Anyone have any actual data proving that wood woods can hit it as far as metal woods when hit on the sweet spot?  I don't believe it unless the regulations on metal woods specifically limit the maximum launch speed to the same as wood woods.

Think baseball.  It's clearly false that a wood bat hits it as far as a metal bat just with less forgiveness (ie, smaller sweet spot, much weaker hits not hit on the sweet spot).  Now of course people have been scared by the danger of metal bats hitting screaming line drives and killing the pitcher, so they've put regulations on the bats and kids play with composite bats that hit it much more like a wood bat.  Unless there's similar regulations in golf it just can't be true that metal woods don't hit it farther than wood woods.

I played college ball with aluminum bats, and played through my mid 20s in recreational adult leagues with wood bats.  I can definitely imagine that the feeling of hitting it perfect with a wood wood can not be beat!

§ §

## WORK TO DO
a) Answer these questions using the post on wood and metal golf woods:
(i) What kind of bats did the writer use in college ball?
(ii) What danger of metal bats does the post say has scared people?
(iii) What bats do kids play with because of the regulations?
b) Reproduce the post on wood and metal golf woods word for word, from "Think baseball.  It's" up to and including "than wood woods.".
c) Go on with the post on wood and metal golf woods, picking up after its last sentence.

§ §

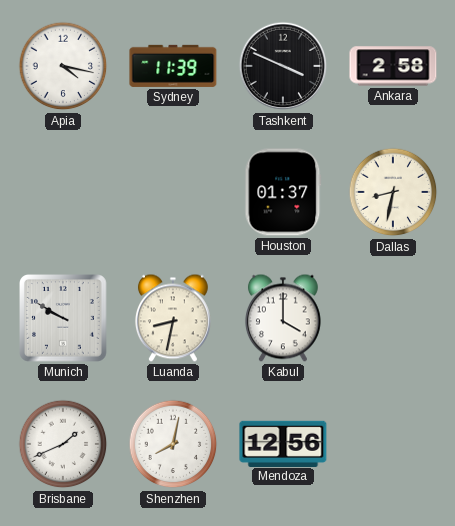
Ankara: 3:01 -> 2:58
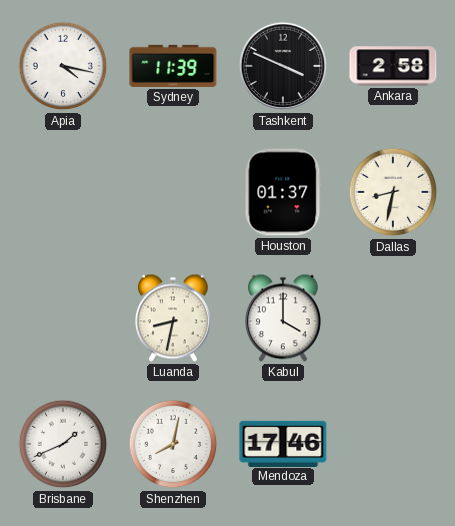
Munich: 9:50 -> none
Mendoza: 12:56 -> 17:46
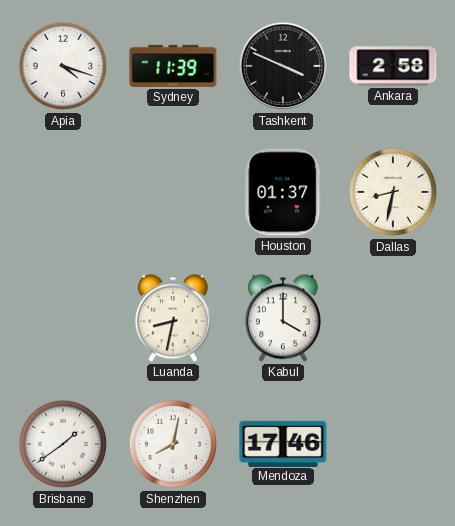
Apia: 4:17 -> 4:18
Brisbane: 1:41 -> 1:39
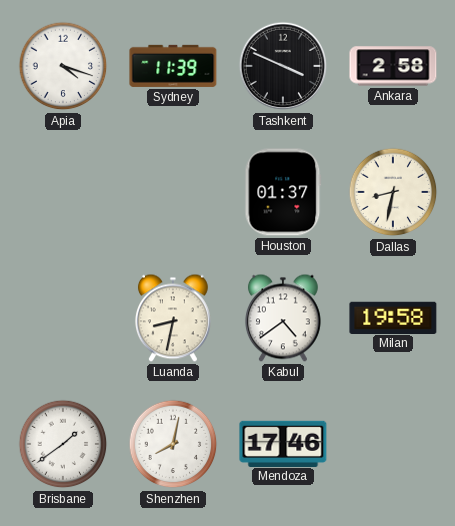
Kabul: 4:00 -> 4:39
Milan: none -> 19:58
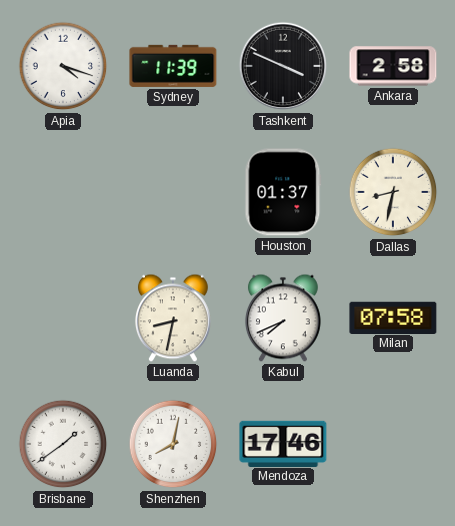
Kabul: 4:39 -> 7:41
Milan: 19:58 -> 07:58
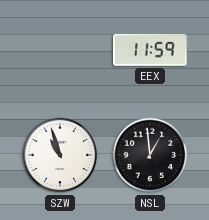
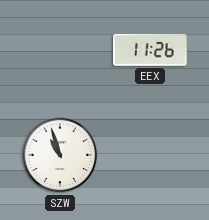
EEX: 11:59 -> 11:26
NSL: 12:59 -> none
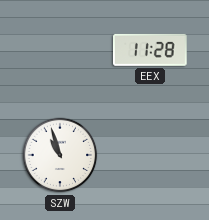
EEX: 11:26 -> 11:28
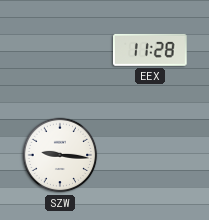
SZW: 10:57 -> 9:16
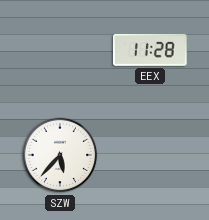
SZW: 9:16 -> 5:37
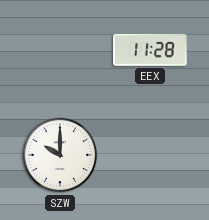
SZW: 5:37 -> 10:00
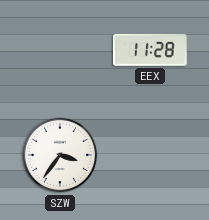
SZW: 10:00 -> 3:36
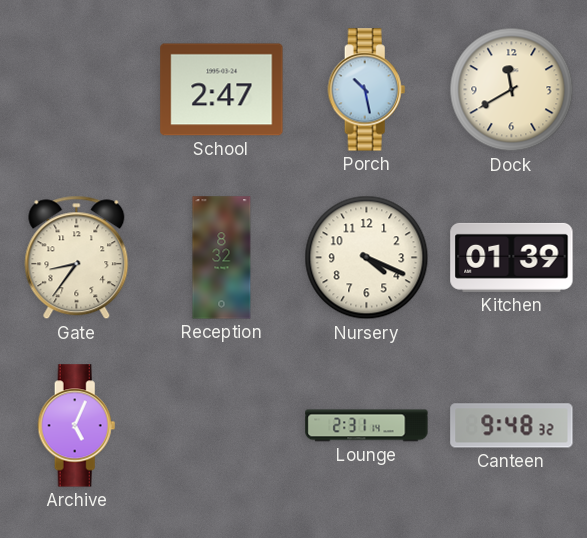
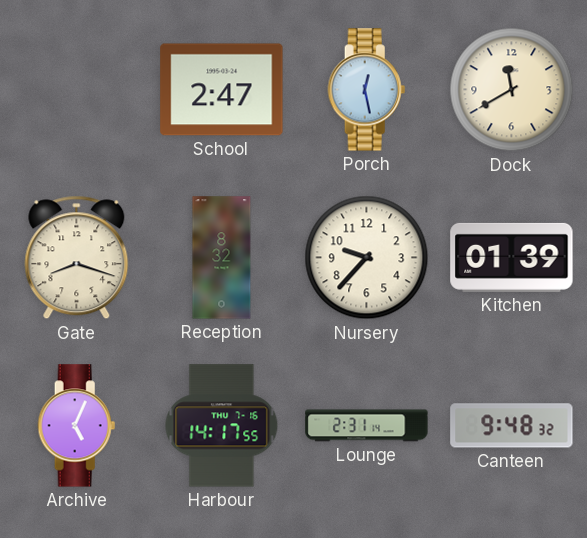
Porch: 10:28 -> 12:28
Gate: 8:36 -> 8:18
Nursery: 4:19 -> 9:37
Harbour: none -> 14:17
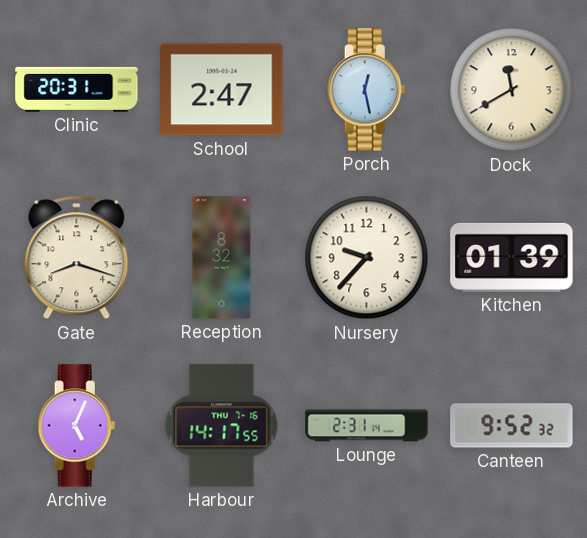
Clinic: none -> 20:31
Canteen: 9:48 -> 9:52
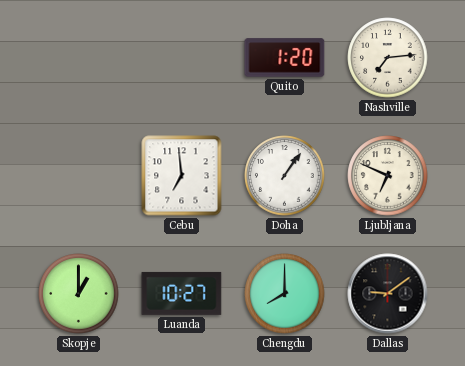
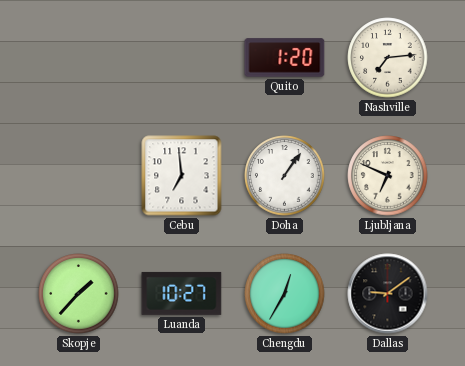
Skopje: 1:00 -> 1:37
Chengdu: 8:00 -> 12:35
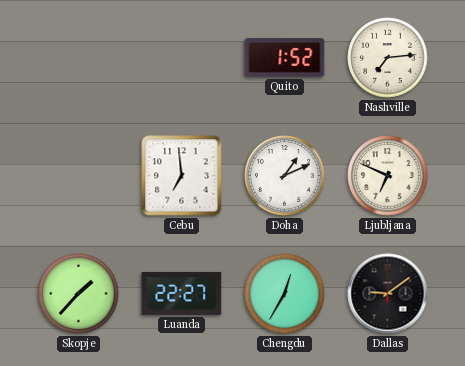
Quito: 1:20 -> 1:52
Doha: 1:06 -> 1:11
Luanda: 10:27 -> 22:27
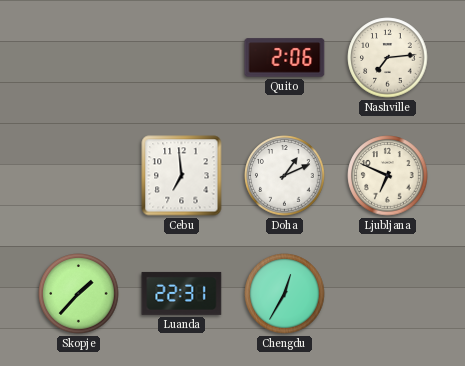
Quito: 1:52 -> 2:06
Luanda: 22:27 -> 22:31
Dallas: 9:09 -> none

§ §

## EXERCISE RESPONSES
a)
(i) Aluminum bats.
(ii) Metal bats hitting screaming line drives and killing the pitcher.
(iii) Composite bats, which hit much more like a wood bat.

b)
Think baseball.  It's clearly false that a wood bat hits it as far as a metal bat just with less forgiveness (ie, smaller sweet spot, much weaker hits not hit on the sweet spot).  Now of course people have been scared by the danger of metal bats hitting screaming line drives and killing the pitcher, so they've put regulations on the bats and kids play with composite bats that hit it much more like a wood bat.  Unless there's similar regulations in golf it just can't be true that metal woods don't hit it farther than wood woods.

c)
Comparing a 460 cc driver with maxed out COR then not a chance. Can't say I've ever hit a single drive with persimmon as far as my top 10 or so drives since switching to a modern high COR driver in late 2009. I was also alternating playing rounds on the same courses using persimmon, a BB Warbird, and a G10, so not just going by memory. Compared to a pre-2000(ish) metal wood though, persimmon is about on par. It depends on the wood and the player. A lot of shots would be "about the same", but the longest shots would be with the most modern equipment and the shortest with the persimmon. ymmv

Mizuno MP600 driver, Cleveland '09 Launcher 3-wood, Callaway FTiz 18 degree hybrid, Cleveland TA1 3-9, Scratch SS8620 47, 53, 58, Cleveland Classic 2 mid-mallet, Bridgestone B330S, Sun Mountain four5.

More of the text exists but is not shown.